DIRECTIONS FOR THIS TASK:
Please copy the records below word for word, from the first line through the line containing "At how many categories does at least one series exceed 7?", including that line. Stop there and copy nothing after it.

GIVEN ENTRIES:

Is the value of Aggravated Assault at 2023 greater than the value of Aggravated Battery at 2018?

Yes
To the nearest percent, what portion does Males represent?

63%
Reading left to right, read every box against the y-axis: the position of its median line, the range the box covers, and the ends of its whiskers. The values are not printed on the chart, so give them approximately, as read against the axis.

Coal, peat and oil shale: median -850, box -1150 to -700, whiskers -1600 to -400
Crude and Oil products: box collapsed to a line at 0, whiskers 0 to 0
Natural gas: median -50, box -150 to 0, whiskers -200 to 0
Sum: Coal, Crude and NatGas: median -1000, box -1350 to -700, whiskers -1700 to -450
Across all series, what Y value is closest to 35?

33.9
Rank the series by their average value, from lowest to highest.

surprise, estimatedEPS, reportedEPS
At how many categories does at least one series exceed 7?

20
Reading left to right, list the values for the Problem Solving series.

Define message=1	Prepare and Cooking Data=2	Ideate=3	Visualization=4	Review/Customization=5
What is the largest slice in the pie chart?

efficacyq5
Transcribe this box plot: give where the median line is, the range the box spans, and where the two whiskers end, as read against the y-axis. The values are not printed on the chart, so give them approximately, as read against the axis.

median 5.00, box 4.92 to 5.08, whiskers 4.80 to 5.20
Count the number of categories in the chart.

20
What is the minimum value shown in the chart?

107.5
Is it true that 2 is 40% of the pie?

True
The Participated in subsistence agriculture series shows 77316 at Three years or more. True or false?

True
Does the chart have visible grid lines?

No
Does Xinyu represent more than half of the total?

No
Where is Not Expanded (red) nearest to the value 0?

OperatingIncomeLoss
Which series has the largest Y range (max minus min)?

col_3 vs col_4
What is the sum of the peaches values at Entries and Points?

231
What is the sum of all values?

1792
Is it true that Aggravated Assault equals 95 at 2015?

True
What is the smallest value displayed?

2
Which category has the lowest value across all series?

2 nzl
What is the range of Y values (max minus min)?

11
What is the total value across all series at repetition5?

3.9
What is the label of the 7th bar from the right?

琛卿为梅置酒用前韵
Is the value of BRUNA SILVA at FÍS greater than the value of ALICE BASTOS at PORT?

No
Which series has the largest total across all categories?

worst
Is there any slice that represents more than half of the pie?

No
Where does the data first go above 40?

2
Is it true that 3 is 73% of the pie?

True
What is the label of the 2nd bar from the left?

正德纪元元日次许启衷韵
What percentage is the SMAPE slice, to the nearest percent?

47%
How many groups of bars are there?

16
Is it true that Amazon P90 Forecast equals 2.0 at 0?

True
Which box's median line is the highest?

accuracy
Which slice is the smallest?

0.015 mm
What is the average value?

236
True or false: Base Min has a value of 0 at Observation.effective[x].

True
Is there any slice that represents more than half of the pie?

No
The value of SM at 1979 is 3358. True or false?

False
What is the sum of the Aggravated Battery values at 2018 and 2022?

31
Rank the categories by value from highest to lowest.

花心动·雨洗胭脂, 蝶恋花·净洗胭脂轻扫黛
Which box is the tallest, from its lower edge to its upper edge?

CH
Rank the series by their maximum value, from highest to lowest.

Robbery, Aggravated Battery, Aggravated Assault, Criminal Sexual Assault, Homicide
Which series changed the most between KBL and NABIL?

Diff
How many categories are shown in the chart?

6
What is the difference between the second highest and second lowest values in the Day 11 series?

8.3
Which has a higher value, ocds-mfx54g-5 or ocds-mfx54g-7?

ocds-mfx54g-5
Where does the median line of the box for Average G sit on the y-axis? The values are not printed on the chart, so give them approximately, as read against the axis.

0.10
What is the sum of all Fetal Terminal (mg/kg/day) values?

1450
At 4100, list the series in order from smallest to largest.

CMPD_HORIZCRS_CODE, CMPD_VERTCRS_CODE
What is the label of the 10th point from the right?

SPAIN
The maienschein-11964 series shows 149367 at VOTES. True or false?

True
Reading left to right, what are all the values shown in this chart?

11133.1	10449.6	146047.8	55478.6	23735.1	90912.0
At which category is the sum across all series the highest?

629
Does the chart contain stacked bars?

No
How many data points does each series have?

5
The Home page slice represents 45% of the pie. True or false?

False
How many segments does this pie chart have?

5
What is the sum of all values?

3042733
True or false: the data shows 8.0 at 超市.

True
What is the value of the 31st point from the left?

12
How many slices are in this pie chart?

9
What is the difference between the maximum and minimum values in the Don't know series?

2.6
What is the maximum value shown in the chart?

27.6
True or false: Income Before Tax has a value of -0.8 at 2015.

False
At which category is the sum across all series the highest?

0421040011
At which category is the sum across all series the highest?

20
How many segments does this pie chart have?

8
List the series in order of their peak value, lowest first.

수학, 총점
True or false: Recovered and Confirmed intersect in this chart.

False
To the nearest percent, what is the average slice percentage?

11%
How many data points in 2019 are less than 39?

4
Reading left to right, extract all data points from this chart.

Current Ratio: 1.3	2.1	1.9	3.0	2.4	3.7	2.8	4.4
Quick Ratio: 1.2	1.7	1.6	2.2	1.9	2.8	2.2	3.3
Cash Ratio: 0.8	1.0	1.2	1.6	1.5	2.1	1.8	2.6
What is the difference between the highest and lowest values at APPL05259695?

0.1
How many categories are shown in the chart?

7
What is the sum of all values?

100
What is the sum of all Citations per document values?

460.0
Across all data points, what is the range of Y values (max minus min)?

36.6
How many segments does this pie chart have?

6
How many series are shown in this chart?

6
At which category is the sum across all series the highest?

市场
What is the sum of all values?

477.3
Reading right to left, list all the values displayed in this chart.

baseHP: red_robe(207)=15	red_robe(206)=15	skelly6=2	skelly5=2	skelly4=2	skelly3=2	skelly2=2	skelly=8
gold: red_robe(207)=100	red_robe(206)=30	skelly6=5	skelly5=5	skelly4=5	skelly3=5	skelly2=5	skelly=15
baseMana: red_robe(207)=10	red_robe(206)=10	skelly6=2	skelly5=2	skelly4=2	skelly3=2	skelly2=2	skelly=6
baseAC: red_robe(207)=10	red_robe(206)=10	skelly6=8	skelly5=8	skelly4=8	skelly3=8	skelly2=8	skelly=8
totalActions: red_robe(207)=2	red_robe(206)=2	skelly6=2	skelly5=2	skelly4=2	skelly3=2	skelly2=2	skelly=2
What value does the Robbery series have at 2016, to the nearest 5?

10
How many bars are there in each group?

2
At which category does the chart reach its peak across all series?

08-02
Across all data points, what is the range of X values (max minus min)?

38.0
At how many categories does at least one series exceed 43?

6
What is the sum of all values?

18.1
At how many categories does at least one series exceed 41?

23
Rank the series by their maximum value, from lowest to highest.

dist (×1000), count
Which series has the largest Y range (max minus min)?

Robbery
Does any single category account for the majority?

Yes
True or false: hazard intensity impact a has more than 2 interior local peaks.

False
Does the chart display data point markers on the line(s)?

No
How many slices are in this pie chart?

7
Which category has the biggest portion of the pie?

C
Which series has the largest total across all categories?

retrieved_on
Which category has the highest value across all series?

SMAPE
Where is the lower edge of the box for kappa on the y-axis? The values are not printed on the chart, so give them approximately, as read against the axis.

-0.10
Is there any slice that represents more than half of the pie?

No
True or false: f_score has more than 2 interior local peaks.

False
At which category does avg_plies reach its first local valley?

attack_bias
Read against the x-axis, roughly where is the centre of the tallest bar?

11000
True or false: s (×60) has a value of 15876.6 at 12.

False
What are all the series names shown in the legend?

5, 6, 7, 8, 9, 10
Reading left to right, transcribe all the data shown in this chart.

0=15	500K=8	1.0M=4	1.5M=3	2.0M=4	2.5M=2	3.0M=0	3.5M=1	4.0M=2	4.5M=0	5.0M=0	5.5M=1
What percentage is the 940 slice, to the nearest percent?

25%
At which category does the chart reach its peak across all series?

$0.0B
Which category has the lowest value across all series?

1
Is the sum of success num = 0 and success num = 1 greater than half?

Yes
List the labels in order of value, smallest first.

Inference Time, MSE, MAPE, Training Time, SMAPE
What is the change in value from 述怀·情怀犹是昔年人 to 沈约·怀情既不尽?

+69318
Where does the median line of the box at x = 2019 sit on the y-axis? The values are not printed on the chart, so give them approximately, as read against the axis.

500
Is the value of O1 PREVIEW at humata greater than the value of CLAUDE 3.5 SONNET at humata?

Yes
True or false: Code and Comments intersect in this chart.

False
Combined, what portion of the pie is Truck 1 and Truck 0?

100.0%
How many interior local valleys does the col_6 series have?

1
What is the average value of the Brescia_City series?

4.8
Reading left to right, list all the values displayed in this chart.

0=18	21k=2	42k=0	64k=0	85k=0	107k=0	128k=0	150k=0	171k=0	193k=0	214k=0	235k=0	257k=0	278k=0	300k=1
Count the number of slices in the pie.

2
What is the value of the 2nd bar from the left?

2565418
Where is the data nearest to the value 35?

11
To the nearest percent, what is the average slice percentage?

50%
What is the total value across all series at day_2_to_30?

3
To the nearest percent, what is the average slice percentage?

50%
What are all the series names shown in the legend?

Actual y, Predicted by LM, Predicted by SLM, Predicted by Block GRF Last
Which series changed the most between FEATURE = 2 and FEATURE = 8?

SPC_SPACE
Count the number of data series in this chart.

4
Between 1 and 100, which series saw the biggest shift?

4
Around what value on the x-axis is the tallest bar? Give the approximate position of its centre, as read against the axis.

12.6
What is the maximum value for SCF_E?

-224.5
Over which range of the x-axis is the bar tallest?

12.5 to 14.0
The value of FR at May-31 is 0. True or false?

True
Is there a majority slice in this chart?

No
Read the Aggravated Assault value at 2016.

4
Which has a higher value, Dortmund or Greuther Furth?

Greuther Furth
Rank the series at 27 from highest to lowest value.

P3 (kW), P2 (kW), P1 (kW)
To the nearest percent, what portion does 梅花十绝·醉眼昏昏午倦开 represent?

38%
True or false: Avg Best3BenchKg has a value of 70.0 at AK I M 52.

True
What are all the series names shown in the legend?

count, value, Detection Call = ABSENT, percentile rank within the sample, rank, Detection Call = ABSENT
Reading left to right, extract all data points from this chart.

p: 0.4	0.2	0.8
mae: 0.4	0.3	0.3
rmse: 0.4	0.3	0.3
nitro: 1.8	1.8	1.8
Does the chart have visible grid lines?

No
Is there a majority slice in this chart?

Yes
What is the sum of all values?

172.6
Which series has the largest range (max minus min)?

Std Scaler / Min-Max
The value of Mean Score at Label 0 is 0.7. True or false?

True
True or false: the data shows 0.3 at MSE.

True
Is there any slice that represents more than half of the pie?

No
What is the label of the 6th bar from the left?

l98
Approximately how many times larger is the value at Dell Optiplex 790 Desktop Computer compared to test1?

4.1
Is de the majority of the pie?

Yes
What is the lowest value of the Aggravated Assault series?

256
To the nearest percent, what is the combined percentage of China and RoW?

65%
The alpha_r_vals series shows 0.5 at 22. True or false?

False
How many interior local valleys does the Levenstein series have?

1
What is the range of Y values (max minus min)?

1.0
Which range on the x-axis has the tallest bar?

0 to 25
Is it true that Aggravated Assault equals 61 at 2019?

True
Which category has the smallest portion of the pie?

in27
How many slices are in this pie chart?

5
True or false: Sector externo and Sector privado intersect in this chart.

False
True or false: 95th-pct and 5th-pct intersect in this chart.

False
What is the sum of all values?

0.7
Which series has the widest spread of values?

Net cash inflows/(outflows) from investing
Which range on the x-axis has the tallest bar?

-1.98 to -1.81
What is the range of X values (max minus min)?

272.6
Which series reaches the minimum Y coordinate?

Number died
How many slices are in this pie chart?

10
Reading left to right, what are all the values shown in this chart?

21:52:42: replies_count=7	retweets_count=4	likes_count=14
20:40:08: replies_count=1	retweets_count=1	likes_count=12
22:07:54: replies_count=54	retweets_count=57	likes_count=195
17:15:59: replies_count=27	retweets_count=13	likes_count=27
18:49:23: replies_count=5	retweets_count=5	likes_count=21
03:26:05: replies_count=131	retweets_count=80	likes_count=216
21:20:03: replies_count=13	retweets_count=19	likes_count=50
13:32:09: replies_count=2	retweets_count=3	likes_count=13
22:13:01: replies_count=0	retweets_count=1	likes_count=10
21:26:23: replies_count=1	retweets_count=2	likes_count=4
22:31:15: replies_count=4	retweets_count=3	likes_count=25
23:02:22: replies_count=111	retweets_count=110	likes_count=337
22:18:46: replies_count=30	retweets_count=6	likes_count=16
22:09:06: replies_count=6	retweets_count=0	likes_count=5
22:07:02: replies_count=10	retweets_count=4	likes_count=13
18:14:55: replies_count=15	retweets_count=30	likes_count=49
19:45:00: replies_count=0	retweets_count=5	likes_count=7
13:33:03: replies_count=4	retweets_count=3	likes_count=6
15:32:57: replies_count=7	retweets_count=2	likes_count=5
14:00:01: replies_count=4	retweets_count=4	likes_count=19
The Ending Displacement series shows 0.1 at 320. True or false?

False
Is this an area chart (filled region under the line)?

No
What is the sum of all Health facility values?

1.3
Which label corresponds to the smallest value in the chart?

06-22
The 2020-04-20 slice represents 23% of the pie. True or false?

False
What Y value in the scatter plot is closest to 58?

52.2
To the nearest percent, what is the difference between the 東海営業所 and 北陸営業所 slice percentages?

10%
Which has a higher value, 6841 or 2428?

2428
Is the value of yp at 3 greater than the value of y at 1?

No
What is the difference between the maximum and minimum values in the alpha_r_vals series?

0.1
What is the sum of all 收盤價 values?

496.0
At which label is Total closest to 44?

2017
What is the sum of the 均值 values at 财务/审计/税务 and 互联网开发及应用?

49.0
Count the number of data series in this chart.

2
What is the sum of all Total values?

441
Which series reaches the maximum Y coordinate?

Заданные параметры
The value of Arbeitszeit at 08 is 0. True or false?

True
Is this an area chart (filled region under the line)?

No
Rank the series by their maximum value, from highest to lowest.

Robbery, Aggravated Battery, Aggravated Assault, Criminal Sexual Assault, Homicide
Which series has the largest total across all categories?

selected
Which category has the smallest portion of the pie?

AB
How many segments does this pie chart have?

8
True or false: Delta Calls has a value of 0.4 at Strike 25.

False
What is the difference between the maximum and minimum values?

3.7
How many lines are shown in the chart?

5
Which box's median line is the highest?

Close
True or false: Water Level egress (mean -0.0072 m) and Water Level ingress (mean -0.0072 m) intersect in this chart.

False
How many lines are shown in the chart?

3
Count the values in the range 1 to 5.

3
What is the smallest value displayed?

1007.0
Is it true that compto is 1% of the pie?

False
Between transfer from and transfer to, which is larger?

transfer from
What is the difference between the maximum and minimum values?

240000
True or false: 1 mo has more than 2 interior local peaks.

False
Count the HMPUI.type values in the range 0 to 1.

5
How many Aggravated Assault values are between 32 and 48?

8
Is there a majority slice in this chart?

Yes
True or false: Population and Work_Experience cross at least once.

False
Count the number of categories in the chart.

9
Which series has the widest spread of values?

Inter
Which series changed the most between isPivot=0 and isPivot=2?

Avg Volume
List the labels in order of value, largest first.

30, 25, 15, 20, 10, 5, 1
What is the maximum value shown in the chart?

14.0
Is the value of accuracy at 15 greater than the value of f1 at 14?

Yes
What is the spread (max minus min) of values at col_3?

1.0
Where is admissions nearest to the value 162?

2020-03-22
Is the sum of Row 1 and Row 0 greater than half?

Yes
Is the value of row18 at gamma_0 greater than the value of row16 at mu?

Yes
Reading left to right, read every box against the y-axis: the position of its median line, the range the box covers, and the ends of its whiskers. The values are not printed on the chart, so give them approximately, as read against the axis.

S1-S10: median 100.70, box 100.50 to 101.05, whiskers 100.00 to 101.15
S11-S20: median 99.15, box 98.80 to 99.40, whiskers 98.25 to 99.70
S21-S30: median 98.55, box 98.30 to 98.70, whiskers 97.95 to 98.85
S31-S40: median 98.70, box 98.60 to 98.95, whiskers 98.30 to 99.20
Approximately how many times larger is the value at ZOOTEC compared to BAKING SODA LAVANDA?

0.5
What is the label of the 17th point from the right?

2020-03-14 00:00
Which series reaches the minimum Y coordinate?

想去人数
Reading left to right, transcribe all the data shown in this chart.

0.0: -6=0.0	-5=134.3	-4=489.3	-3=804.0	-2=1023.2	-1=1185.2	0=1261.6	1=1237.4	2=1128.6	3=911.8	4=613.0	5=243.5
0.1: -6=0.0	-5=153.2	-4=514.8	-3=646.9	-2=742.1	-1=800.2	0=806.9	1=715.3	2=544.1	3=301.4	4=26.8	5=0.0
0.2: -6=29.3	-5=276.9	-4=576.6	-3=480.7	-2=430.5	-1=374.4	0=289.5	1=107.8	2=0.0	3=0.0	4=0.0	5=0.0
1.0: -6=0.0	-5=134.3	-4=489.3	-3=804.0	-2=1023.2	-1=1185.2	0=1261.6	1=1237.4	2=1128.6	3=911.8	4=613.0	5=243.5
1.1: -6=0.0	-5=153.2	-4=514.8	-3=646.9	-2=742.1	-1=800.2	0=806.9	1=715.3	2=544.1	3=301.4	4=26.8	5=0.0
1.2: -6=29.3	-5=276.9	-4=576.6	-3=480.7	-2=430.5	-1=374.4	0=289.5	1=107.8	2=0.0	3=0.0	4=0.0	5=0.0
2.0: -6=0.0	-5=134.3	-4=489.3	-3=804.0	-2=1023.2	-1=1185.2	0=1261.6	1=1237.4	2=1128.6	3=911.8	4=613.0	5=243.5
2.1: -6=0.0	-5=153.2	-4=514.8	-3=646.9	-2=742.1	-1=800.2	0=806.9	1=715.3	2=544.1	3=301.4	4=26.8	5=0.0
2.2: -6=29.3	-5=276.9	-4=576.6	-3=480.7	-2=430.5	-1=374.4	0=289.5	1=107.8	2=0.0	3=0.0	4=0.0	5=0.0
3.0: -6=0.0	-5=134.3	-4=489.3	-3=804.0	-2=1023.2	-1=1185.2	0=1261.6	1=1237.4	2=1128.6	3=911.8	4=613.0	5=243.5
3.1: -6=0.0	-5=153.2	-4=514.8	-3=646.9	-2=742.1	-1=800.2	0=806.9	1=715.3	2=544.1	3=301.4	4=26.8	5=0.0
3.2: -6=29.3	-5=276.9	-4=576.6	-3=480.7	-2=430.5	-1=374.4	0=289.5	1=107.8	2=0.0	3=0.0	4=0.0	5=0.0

EXERCISE RESPONSE:
Is the value of Aggravated Assault at 2023 greater than the value of Aggravated Battery at 2018?

Yes
To the nearest percent, what portion does Males represent?

63%
Reading left to right, read every box against the y-axis: the position of its median line, the range the box covers, and the ends of its whiskers. The values are not printed on the chart, so give them approximately, as read against the axis.

Coal, peat and oil shale: median -850, box -1150 to -700, whiskers -1600 to -400
Crude and Oil products: box collapsed to a line at 0, whiskers 0 to 0
Natural gas: median -50, box -150 to 0, whiskers -200 to 0
Sum: Coal, Crude and NatGas: median -1000, box -1350 to -700, whiskers -1700 to -450
Across all series, what Y value is closest to 35?

33.9
Rank the series by their average value, from lowest to highest.

surprise, estimatedEPS, reportedEPS
At how many categories does at least one series exceed 7?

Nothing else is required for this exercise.